NO WRITER ATTRIBUTED

If any merchant attempted to force his clients to purchase a number of his products each time they desired one of them, he would most certainly fail, yet this is just the type of selling which is embodied in the current practice of block booking of movies. The producers force the exhibitors to contract for a whole block of pictures which they must accept regardless of their merits. The theater owners are unable to oppose this system for they must have a frequent change of program and delays in the arrival of film are fatal to them.

The vast movie industry is controlled by a few major producers who are enabled by the practice of block booking to free themselves from the annoying stimulation of competition, and to sell pictures which neither pay the exhibitors nor please the public. A few excellent pictures which the public demands are sufficient to force the purchase of miles of rot. That the huge majority of movies is unpopular and unprofitable does not affect the producers, secure behind the walls of their monopoly, yet the studies continue to gush forth their maudlin mush oblivious of the fate of the exhibitors or the displeasure of the audiences.
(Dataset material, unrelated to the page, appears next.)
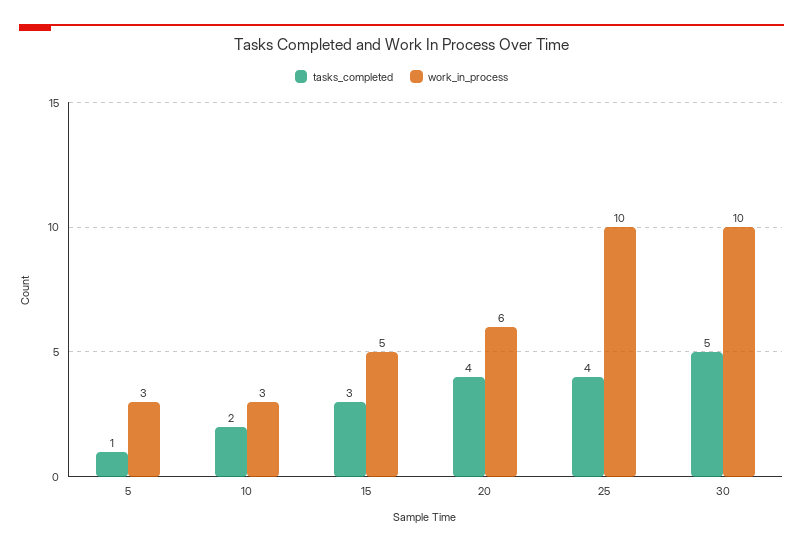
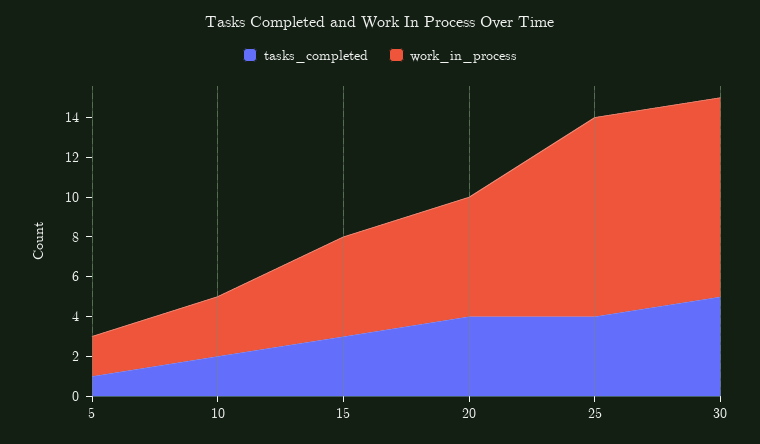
work_in_process, 5: 3 -> 2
A system of single picture booking would not eliminate all inferior productions, but it most certainly, would raise the general level and would allow the theatre owners to select pictures on the basis of their merits and popular appeal. Such a system can be instituted only through federal legislation which would make block booking illegal and would place the movies on the same competitive basis as that of other industries.

The campaign for a federal law against this practice under the leadership of President Lowell and other people of note in various fields has been unable to make any progress against the combined might of the producers and their advertising confreres. As in the case of the Tugwell Food and Drug Bill, a highly desirable move has been utterly throttled by a wealthy, unscrupulous lobby.